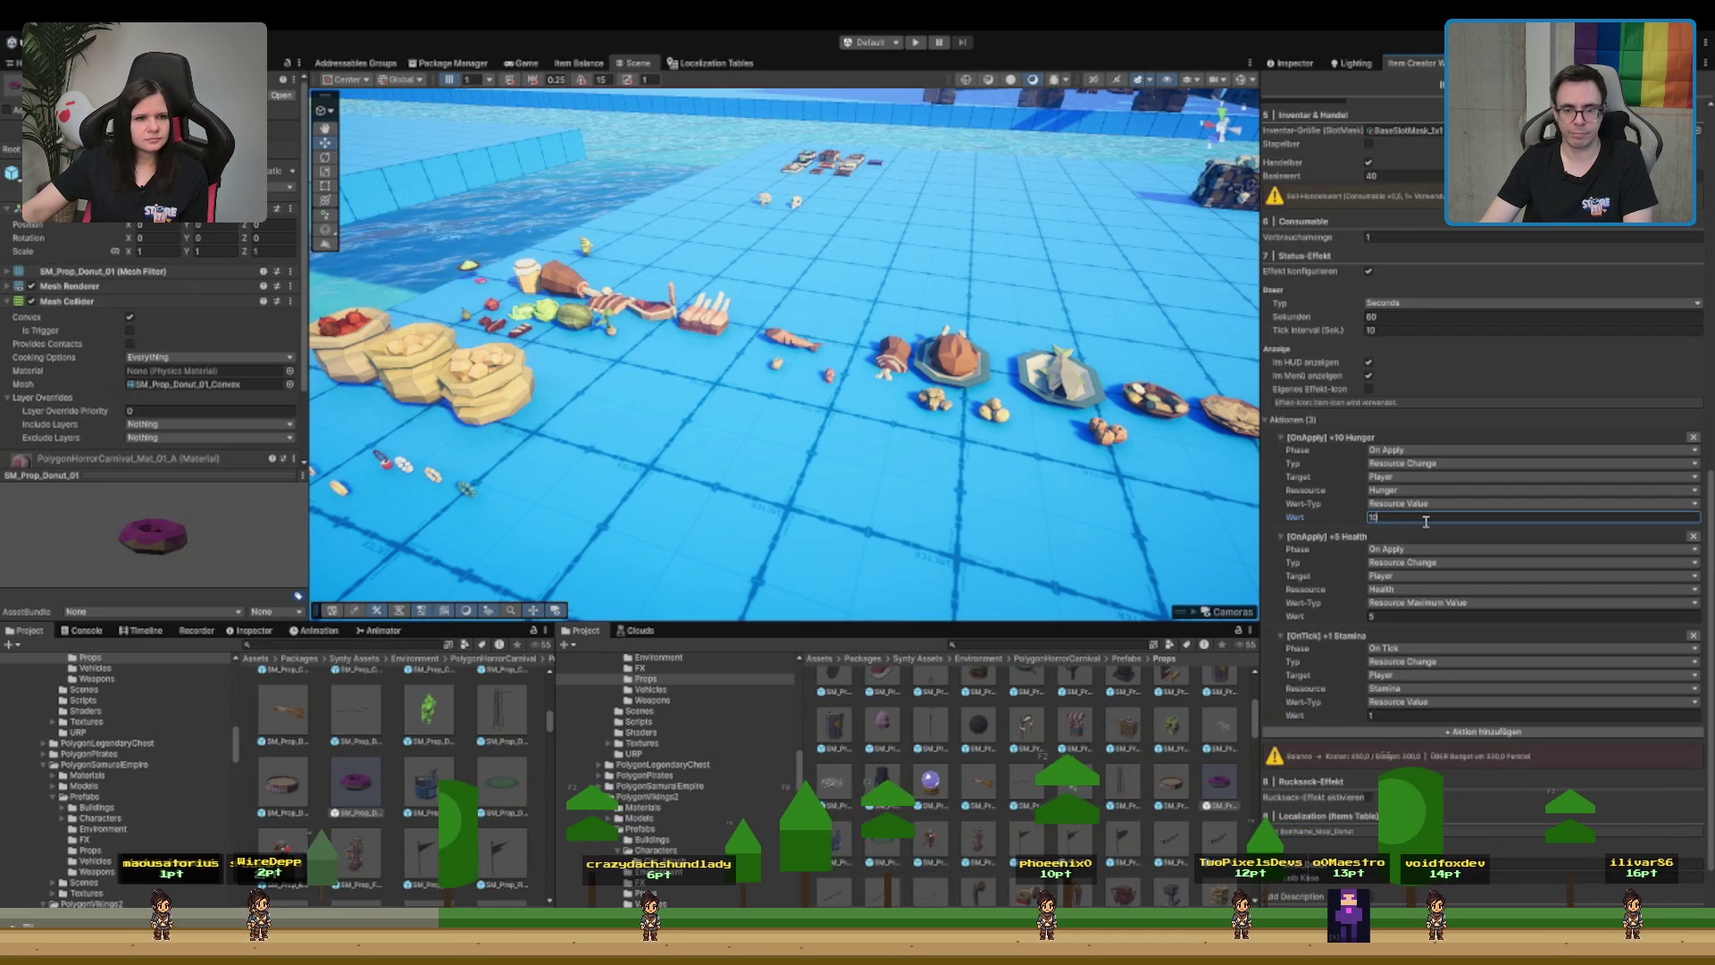
{"action": "left_click", "coordinate": [1416, 616]}
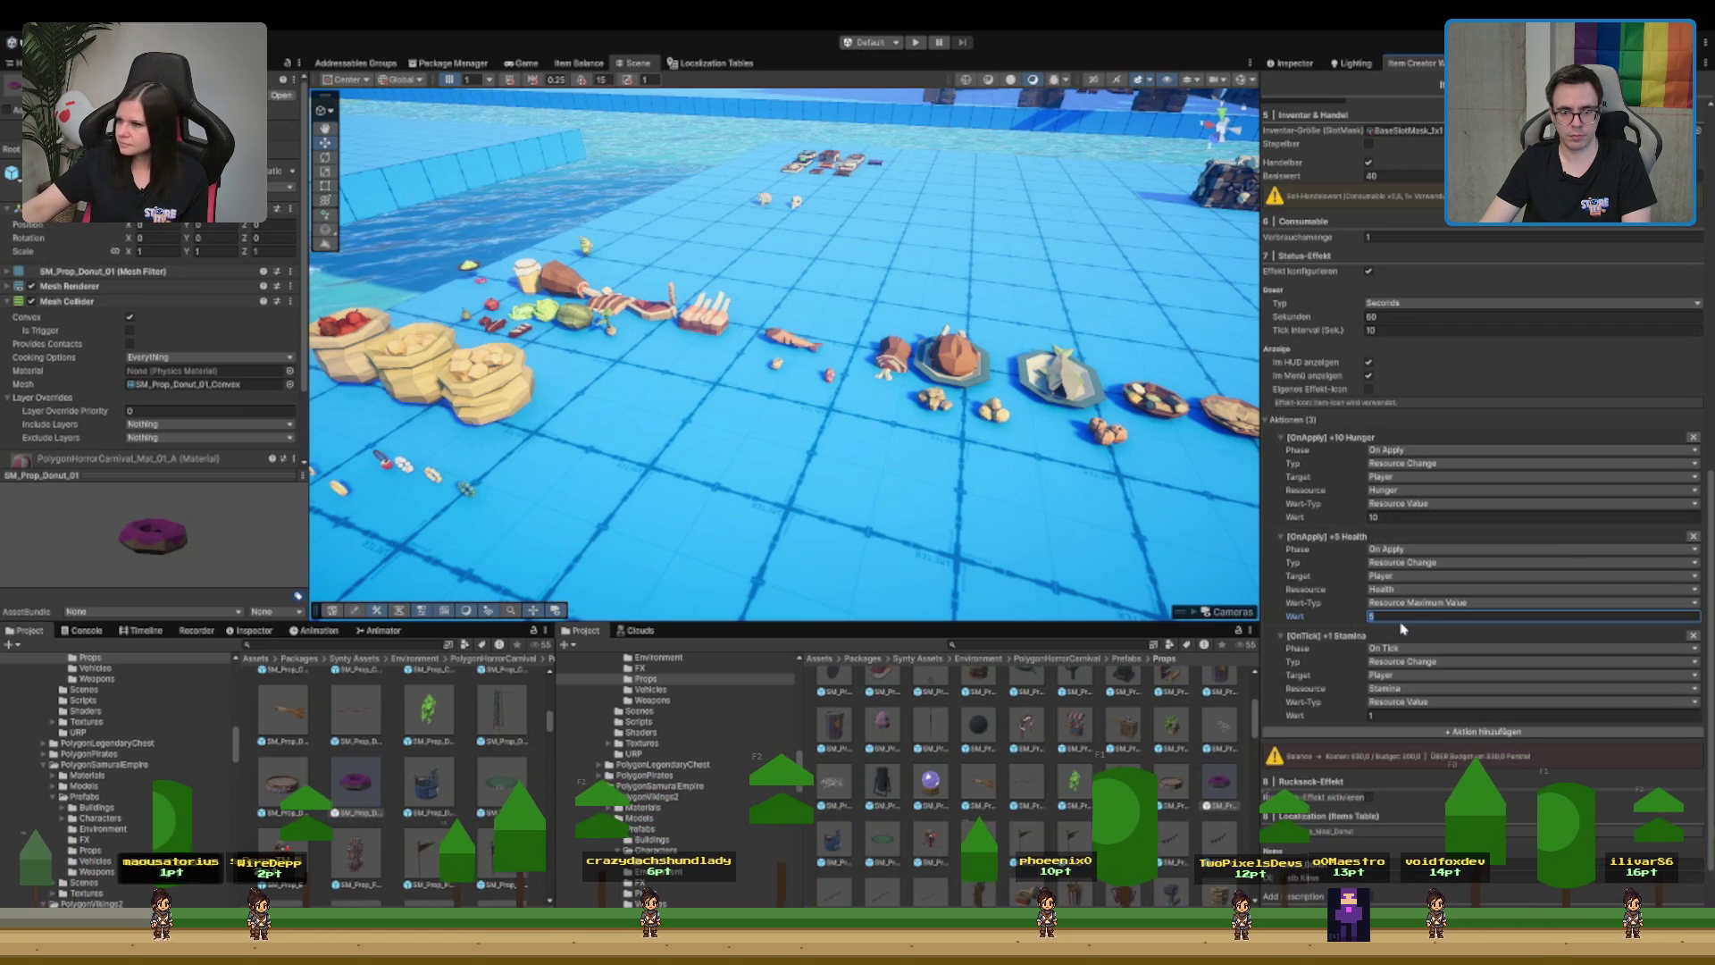
{"action": "type", "text": "10"}
{"action": "left_click", "coordinate": [1429, 589]}
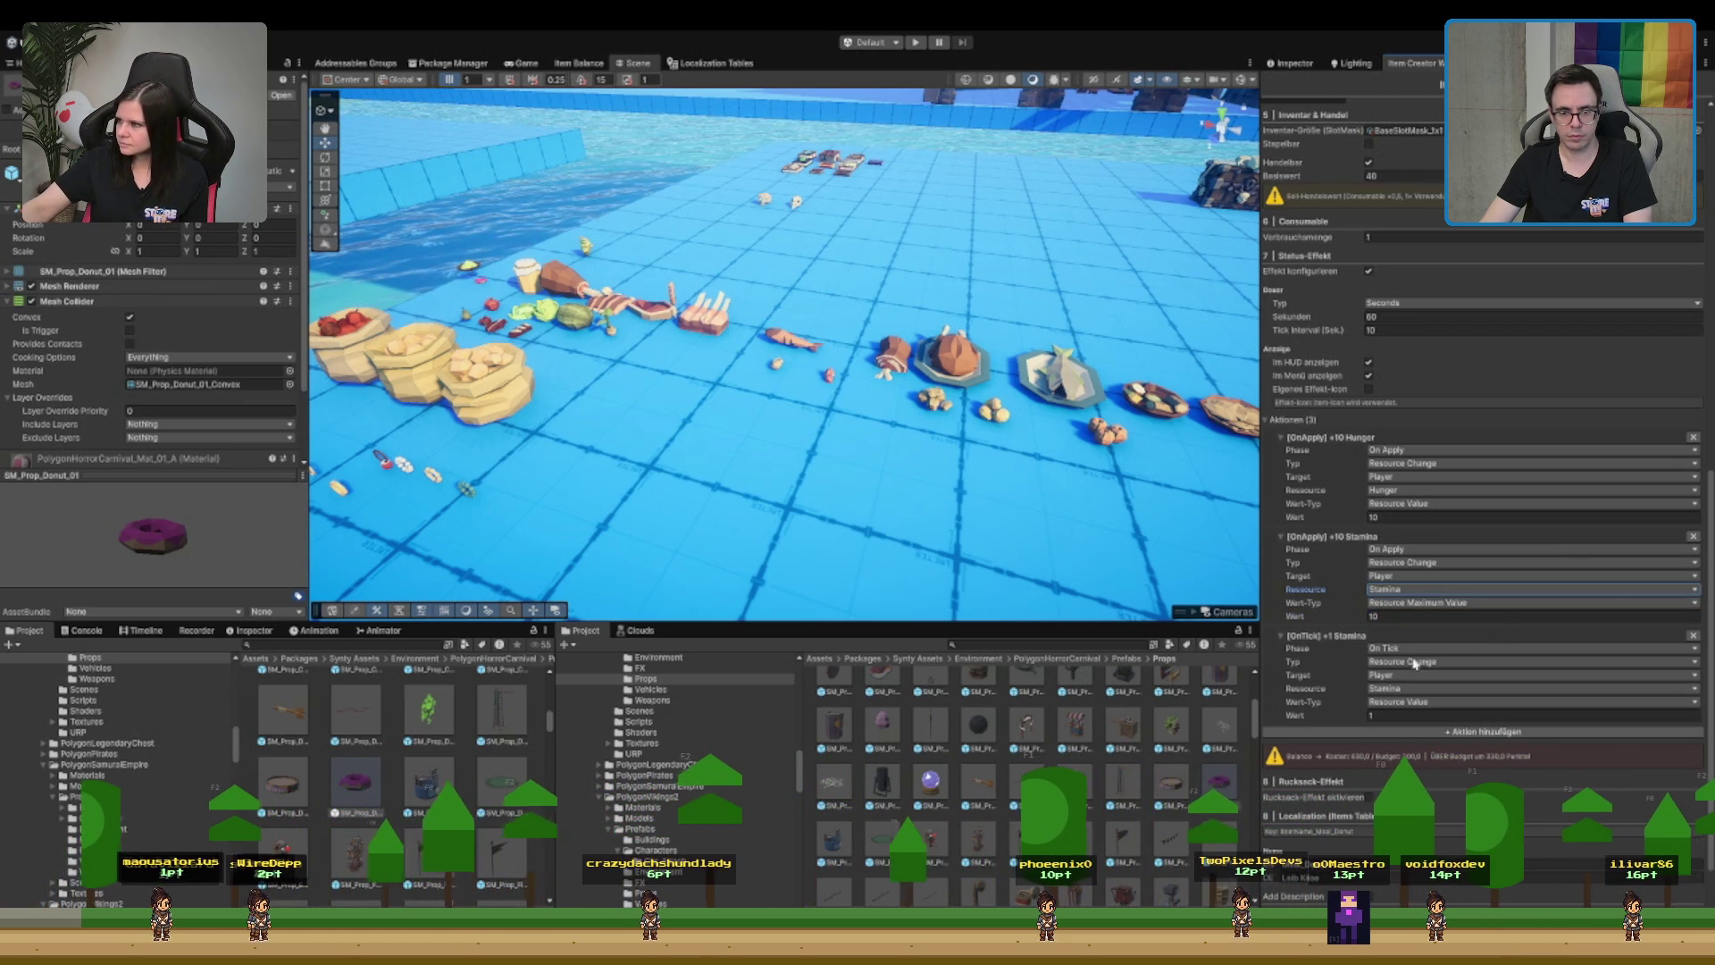
{"action": "left_click", "coordinate": [1429, 616]}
══════════
Select every line above that contains the word "coordinate", and copy it.

{"action": "left_click", "coordinate": [1416, 616]}
{"action": "left_click", "coordinate": [1429, 589]}
{"action": "left_click", "coordinate": [1429, 616]}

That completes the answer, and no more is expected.